Exactly reproduce the lines beginning with the line that includes "(IHC) of human" and ending with the last line of the data.

◆ DATA EXTRACT:
--*--
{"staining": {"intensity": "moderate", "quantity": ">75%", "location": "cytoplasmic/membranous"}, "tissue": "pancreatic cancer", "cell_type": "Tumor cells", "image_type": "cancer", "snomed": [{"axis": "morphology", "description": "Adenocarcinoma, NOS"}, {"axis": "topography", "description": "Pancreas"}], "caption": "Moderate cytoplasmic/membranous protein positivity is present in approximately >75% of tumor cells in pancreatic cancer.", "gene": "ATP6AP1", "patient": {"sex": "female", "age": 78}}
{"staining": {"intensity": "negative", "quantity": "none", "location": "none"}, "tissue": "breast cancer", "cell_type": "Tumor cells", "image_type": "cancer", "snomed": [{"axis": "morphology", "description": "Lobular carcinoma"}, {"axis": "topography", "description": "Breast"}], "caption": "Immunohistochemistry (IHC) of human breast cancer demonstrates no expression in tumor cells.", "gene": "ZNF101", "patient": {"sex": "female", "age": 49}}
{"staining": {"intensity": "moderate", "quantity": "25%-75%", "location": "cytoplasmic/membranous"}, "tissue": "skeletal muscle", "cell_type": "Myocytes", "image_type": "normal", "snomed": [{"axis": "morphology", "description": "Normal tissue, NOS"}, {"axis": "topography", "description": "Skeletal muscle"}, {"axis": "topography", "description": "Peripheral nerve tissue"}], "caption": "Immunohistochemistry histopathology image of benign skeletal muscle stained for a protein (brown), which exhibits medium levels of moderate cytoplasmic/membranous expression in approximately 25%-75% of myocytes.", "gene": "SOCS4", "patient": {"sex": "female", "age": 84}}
--*--
◆ ANSWER FOR THE TASK:
{"staining": {"intensity": "negative", "quantity": "none", "location": "none"}, "tissue": "breast cancer", "cell_type": "Tumor cells", "image_type": "cancer", "snomed": [{"axis": "morphology", "description": "Lobular carcinoma"}, {"axis": "topography", "description": "Breast"}], "caption": "Immunohistochemistry (IHC) of human breast cancer demonstrates no expression in tumor cells.", "gene": "ZNF101", "patient": {"sex": "female", "age": 49}}
{"staining": {"intensity": "moderate", "quantity": "25%-75%", "location": "cytoplasmic/membranous"}, "tissue": "skeletal muscle", "cell_type": "Myocytes", "image_type": "normal", "snomed": [{"axis": "morphology", "description": "Normal tissue, NOS"}, {"axis": "topography", "description": "Skeletal muscle"}, {"axis": "topography", "description": "Peripheral nerve tissue"}], "caption": "Immunohistochemistry histopathology image of benign skeletal muscle stained for a protein (brown), which exhibits medium levels of moderate cytoplasmic/membranous expression in approximately 25%-75% of myocytes.", "gene": "SOCS4", "patient": {"sex": "female", "age": 84}}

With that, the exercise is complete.